A group of printers and I associated with the Comox Valley Printmakers Association just last weekend had a pop-up exhibition and sale in Cumberland. We had some 500 people come through in my estimation. Some say more came through. Now I have to finish up some flooring upstairs in the house and some window and door trim. Art has to be set aside for a bit. That said, I never stop thinking about it. But, you know what? I have to clean up my damn studio. I may want to be on a studio tour sometime soon. 

That’s enough for now. I’ve already started to plan my next blog post. It will be a about my intellectual development. 

7 thoughts on “My Life as Teacher, Writer, and Artist: Part 4: Arting.

  1. Keep on arting! You have much more to share with us over many years, we hope. I am envious of your diverse talents and open new windows on so many worlds

    1. I do a lot of things, but it’s partly because I can’t shut my brain up. It’s actually quite good for me because if I get tired of writing I can always go into my studio and work on a painting or crank up my chainsaw to do some carving. Never a dull moment.
      I do have a number of skills. I have a woodworking shop with a variety of power tools that take some time to learn how to use safely and effectively. I have lots of painting and printmaking tools. They also take time to learn how to use. Now I can use them pretty easily and safely. Aging is tough though. I can’t do anywhere near what I used to be able to do.

  2. I like that phrase, “I can’t shut my brain off.” I understand this phenomenon. I experienced it a lot in my earlier years. I seem to have trained myself to shut my brain down enough to get much needed R&R for which I am thankful. Keep the posts rolling. They are very interesting.

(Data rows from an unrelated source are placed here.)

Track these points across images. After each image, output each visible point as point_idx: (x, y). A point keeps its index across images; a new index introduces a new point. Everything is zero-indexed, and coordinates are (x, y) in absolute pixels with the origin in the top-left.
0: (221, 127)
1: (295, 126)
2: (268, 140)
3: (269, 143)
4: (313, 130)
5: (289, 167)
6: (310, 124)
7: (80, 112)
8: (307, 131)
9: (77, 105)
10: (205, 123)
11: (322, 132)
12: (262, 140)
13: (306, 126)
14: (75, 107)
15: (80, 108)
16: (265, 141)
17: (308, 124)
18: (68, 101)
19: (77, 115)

    1. Actually I sleep quite well and that helps a lot. My CPAP machine is instrumental for that I expect although I slept quite well before I got it. It’s Carolyn who couldn’t sleep with all my snoring! How are you doing with your machine?

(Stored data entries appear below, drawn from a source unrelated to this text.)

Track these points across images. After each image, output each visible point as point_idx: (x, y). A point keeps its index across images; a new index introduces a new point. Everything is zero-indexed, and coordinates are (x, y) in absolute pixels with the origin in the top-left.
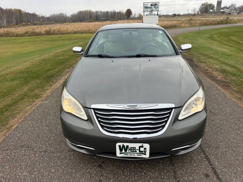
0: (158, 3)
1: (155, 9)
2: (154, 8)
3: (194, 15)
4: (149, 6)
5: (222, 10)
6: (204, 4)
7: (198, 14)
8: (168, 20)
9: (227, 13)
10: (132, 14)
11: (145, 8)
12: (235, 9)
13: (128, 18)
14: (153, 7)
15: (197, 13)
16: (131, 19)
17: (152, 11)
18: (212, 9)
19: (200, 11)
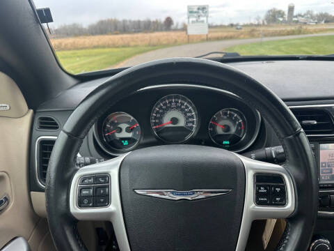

      1. It us making some difference as far as the number of apneac events that have occurred while I sleep. They tested me with the pulse odometer before they put me on the trial with the CPAP machine. They were able to read my sleep events via WiFi (pretty amazing). The lady reported that when using the machine my apnea events were significantly reduced. Then they had me pick up the pulse odometer on Friday to use along with the CPAP machine. I found it difficult to settle down with the tubing, mask, and thing on my finger plus the extra machine. I had to document on paper every time I got up to pee. It’s kind of humorous in a way. Tomorrow I will return the pulse oximeter. I’m not sure what comes next, but I will use the loaner CPAP machine a bit longer. Then I will apply for a donated machine and hope they will give me one of them. I’m quite sure they will. A woman I know died in her sleep last year and tgey think it was her untreated sleep apnea that took her life. However, she was also a chronic alcohol so that must have played a role in her demise as well.

      2. They (Joan Dryden) told me that I was having around 15 apneac events prior to using the CPAP machine. My CPAP machine tells me that I’m down to 2.5 or lower. Some nights I’m down to less than 1. It will be interesting to see how you make out with it in a month or so.

  3. Very insightful post, sir 🙂 I too share a similar passion of art and writing. Right now I’m spending my time on these things as a hobby, but I still need to develop my skills even better to make a career out of it, if possible.